I turned off hyperthreading and saw an increase in time of about 1.4x for single thread broadcasting, and about 1.5x increase in time when using the parallel code at the top of the page using “JULIA_NUM_THREADS=20” so same number of cores but no hyperthreading.
also, the CPU workload looks like this:


ignore the part before all the cores startup, it was from loading Julia.

I noticed an improvement with all of the cores of one socket turned off, even though it had fewer cores it ran faster, both broadcast and parallel. I think there may be an issue with how the memory is stored/shared between the two sockets which is causing delays.

1 Like

Hello @amcostant
To begin with let us look at the physical layour of your server.
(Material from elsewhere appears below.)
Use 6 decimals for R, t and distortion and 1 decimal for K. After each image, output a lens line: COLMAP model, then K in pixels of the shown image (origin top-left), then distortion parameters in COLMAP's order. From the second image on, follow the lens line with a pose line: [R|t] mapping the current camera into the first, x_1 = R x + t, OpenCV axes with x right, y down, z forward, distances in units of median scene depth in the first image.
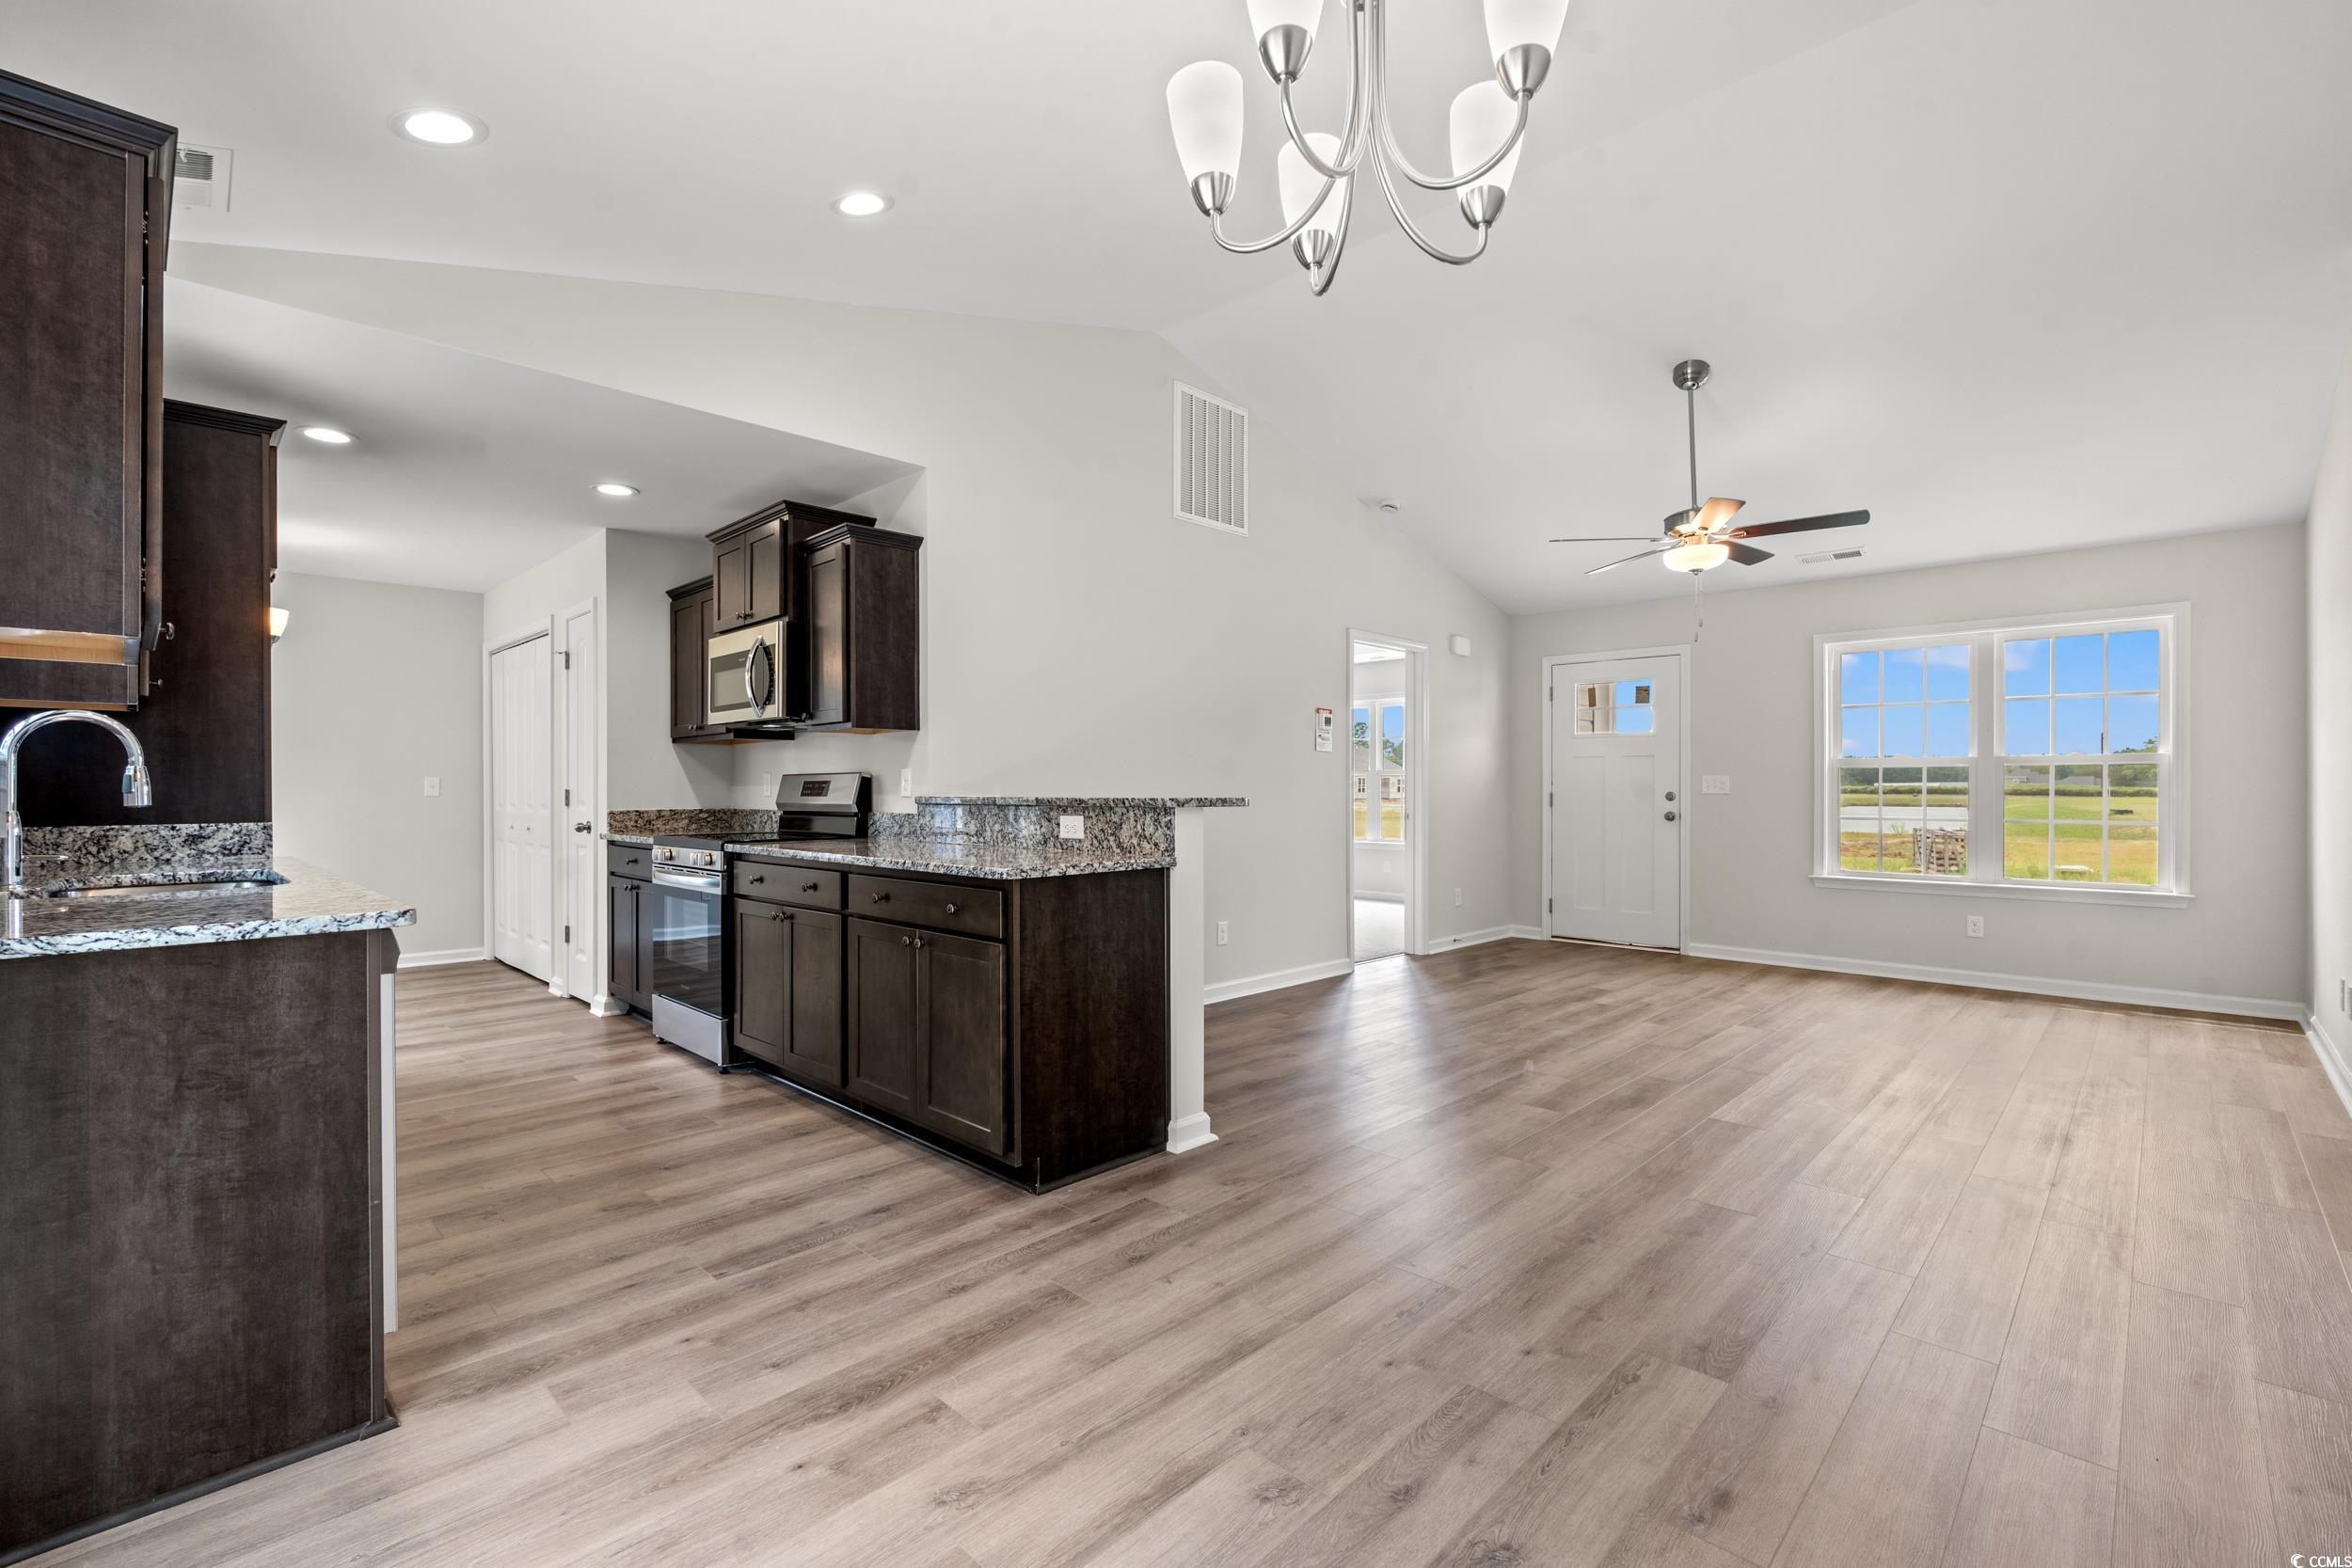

I would advise everyone to use this very useful utility: https://www.open-mpi.org/projects/hwloc/
Assuming you are using Linux use yoru package manager to install hwloc and hwloc-gui

The run this utility: lstopo
This wil show the layout of CPU cores, the caches , the graphics devices and IO Cards.
Very useful!

2 Likes

Then install this package: numactl
The command numactl --hardware will show the relationship between the NUMA nodes on your system.
In your case it should be a two socket system, therefore there are two NUMA nodes.

(base) adrian@adrian-WS:~$ numactl --hardware
available: 2 nodes (0-1)
node 0 cpus: 0 1 2 3 4 5 6 7 8 9 10 11 24 25 26 27 28 29 30 31 32 33 34 35
node 0 size: 64337 MB
node 0 free: 58387 MB
node 1 cpus: 12 13 14 15 16 17 18 19 20 21 22 23 36 37 38 39 40 41 42 43 44 45 46 47
node 1 size: 64485 MB
node 1 free: 56791 MB
node distances:
node   0   1 
  0:  10  21 
  1:  21  10 
(base) adrian@adrian-WS:~$

Is there any other information that you would need?

Oh, that’s interesting, so it sounds like whatever synchronization is happening because it has to do it across CPUs is actually hurting performance.

Something to try would be running julia using no more than 24 threads with the taskset command to bind the process to a CPU…I’m assuming you would get comparable performance to when you disabled one of the CPUs.

Something you could try is using using Distributed Processing model to create 48 or so processes and distribute the load that way…Or you could try to create only 2, each with 24 threads, and split the load in half…but you might need to use taskset to bind each process to it’s own CPU…

Sounds like fun…maybe I need to look into building a multi-cpu rig…

I think it might be an issue with either SymEngine or ccall and how it stores the memory as the performance increases with additional threads when running the CPU part of this , https://juliagpu.gitlab.io/CuArrays.jl/tutorials/generated/intro/ . I would not be surprised that ccall or SymEngine is treating the RAM as one block instead of being NUMA aware.

@amcostant I am just introducing some tools which show the logical layout of a system. I think most people love the output of hwloc!
Try running it on a single socket system, such as your laptop. You will only see one NUMA domain.
@pixel27 has beaten me to it with the next step - using taskset to pin processes/threads

I would look at numactl also. You were suspecting that there is a performance loss perhaps due to accessing memory attached to the other socket.
The numactl options can be tried here
localalloc always allocate on the local node
preferred=node preferably allocate on node

And another useful command numastat
Show per-NUMA-node memory statistics for processes and the operating system

My intuition says that you are on the right track by asking what ccall does and how that affects the performance. However the scientist in me says Intuition.jl is not a good package to work with.